◆ Your instructions
Count the lines below that carry the word "title". Answer with that number alone.

◆ Data section

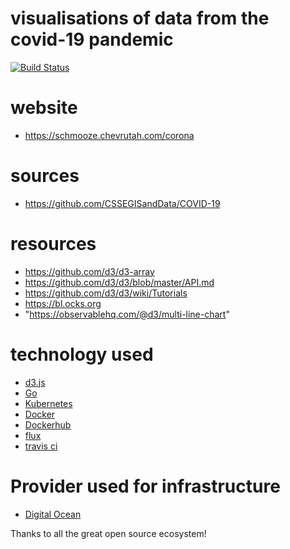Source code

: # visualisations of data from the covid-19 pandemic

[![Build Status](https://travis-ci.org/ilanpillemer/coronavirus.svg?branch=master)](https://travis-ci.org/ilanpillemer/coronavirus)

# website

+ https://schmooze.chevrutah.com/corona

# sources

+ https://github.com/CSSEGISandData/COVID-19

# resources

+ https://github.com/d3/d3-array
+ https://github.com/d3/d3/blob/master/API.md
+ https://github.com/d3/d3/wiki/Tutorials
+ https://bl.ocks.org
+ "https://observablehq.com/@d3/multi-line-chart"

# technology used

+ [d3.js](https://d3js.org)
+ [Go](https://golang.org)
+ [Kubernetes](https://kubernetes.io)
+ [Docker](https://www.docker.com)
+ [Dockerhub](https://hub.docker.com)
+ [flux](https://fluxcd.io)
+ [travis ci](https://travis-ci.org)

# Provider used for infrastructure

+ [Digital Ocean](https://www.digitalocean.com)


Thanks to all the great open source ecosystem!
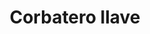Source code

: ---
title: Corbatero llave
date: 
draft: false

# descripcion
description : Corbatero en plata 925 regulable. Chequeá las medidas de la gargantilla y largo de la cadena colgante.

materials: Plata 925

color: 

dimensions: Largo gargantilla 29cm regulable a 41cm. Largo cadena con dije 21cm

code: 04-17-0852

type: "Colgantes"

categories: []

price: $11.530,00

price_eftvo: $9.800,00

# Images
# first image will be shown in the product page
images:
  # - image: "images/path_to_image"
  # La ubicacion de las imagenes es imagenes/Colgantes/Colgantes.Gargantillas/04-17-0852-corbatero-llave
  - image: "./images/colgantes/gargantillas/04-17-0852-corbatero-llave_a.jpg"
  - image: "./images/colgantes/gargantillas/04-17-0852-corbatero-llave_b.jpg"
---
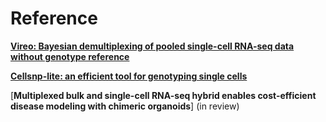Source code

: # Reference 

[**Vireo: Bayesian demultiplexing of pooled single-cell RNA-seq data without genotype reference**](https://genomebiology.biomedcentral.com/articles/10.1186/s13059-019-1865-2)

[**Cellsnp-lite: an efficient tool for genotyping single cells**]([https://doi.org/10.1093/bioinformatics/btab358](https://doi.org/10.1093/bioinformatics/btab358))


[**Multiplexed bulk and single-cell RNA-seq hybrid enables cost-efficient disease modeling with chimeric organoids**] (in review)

--

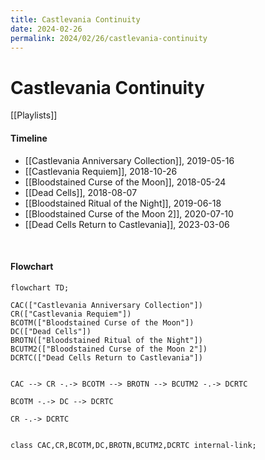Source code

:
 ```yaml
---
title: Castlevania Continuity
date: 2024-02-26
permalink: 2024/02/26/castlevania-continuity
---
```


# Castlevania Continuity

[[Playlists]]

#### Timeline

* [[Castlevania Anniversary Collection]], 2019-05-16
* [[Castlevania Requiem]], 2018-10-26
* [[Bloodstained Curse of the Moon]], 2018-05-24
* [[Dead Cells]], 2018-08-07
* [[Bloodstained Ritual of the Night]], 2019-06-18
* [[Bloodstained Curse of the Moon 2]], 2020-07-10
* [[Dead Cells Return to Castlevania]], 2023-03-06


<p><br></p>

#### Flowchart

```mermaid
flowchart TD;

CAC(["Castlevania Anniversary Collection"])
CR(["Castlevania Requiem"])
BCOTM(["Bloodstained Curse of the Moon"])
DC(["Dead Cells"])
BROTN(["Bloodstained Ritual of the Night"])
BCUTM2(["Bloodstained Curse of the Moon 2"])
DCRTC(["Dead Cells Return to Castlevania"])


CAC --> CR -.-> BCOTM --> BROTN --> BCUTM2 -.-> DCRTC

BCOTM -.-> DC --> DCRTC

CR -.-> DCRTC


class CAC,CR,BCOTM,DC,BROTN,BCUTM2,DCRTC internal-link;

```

---

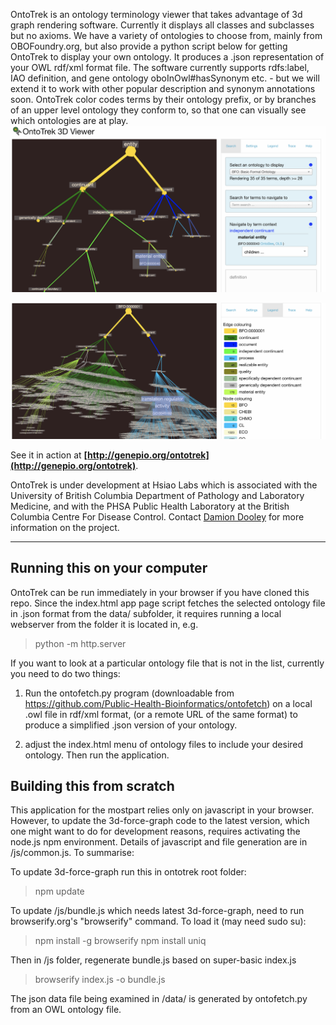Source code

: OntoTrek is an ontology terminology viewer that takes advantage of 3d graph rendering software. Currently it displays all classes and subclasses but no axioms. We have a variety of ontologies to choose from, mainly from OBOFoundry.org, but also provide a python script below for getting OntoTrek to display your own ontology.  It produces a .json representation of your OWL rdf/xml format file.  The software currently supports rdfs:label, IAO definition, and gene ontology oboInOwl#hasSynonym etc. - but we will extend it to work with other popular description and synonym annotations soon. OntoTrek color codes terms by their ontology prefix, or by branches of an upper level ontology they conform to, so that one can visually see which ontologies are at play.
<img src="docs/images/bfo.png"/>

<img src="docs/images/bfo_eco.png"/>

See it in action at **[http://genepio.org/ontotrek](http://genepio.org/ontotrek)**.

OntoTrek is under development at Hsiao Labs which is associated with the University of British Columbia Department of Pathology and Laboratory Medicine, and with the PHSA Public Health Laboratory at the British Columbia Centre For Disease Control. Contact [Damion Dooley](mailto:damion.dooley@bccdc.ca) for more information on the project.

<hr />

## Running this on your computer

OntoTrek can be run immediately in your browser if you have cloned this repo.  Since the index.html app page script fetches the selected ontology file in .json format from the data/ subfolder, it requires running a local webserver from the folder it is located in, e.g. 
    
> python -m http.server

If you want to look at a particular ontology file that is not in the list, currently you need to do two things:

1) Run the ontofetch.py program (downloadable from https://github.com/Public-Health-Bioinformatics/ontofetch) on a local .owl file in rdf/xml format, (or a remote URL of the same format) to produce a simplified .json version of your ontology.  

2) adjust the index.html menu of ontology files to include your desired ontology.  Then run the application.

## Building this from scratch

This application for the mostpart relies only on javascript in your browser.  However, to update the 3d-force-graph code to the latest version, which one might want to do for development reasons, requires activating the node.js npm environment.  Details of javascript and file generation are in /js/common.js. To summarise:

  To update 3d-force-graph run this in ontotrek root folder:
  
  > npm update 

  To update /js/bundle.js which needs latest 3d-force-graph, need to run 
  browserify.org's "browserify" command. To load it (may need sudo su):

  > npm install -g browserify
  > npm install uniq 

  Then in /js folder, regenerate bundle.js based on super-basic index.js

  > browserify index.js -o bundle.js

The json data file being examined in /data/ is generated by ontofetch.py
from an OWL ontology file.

◆ Solution for this task
2